▶ [Task] Reproduce the text of every record below verbatim, omitting the pictures.

▶ [Dataset]
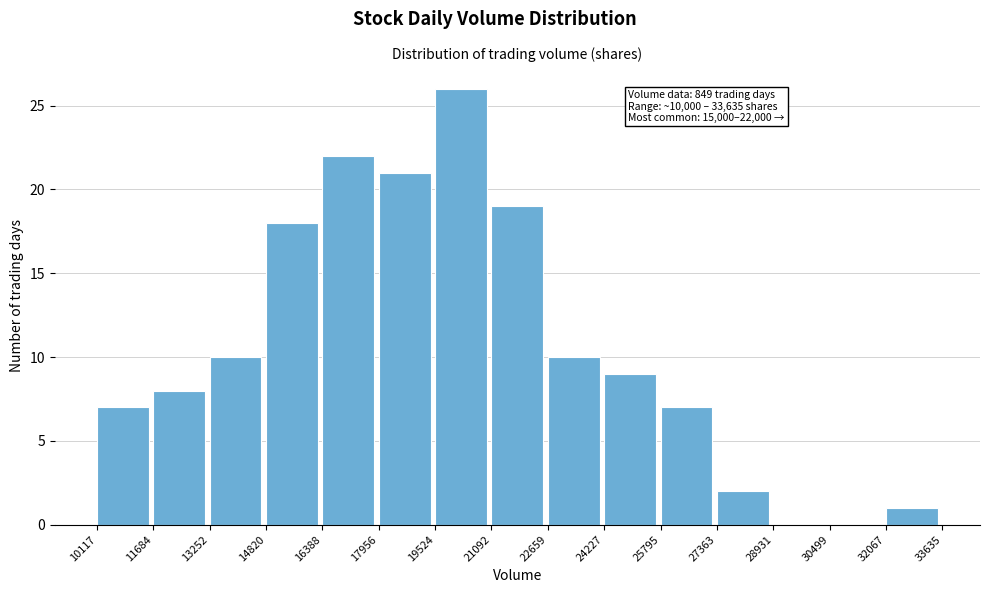

Which range on the x-axis has the tallest bar?

19524 to 21092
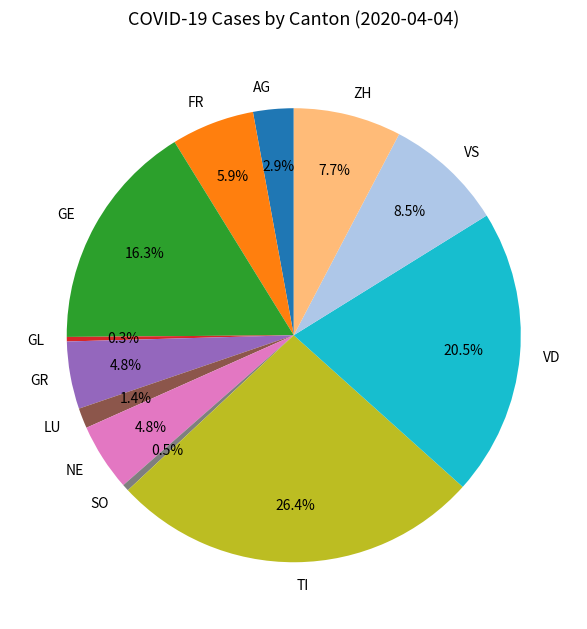

Approximately how many times larger is the value at LU compared to VD?

0.1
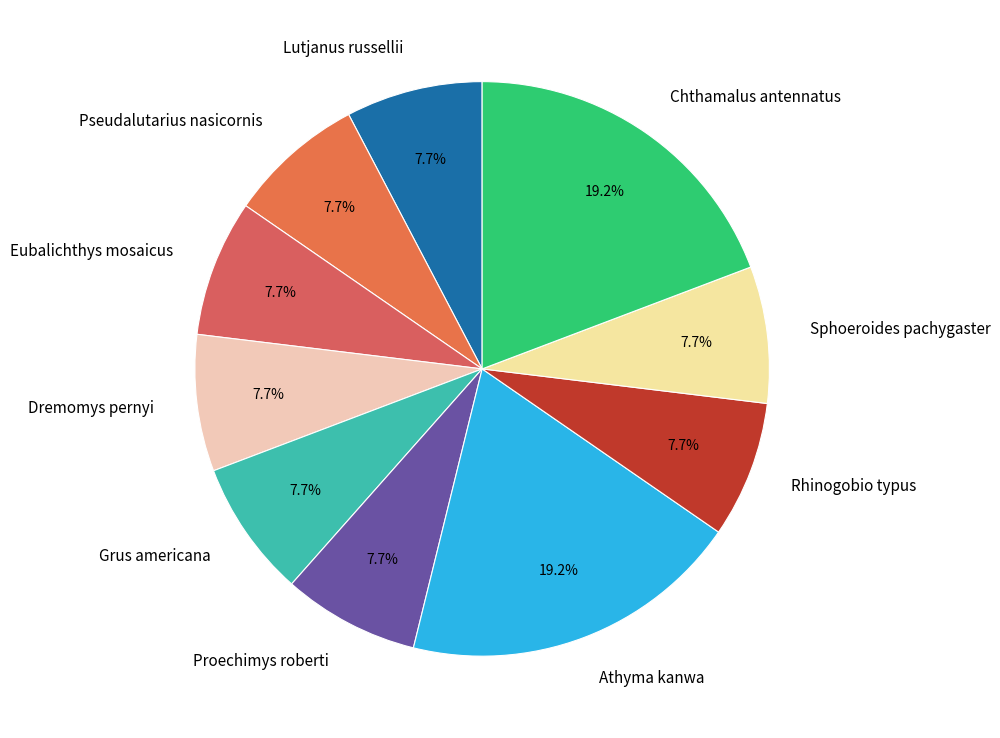

Do Lutjanus russellii and Rhinogobio typus together represent more than half of the pie?

No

▶ [Written solution]
Which range on the x-axis has the tallest bar?

19524 to 21092

Approximately how many times larger is the value at LU compared to VD?

0.1

Do Lutjanus russellii and Rhinogobio typus together represent more than half of the pie?

No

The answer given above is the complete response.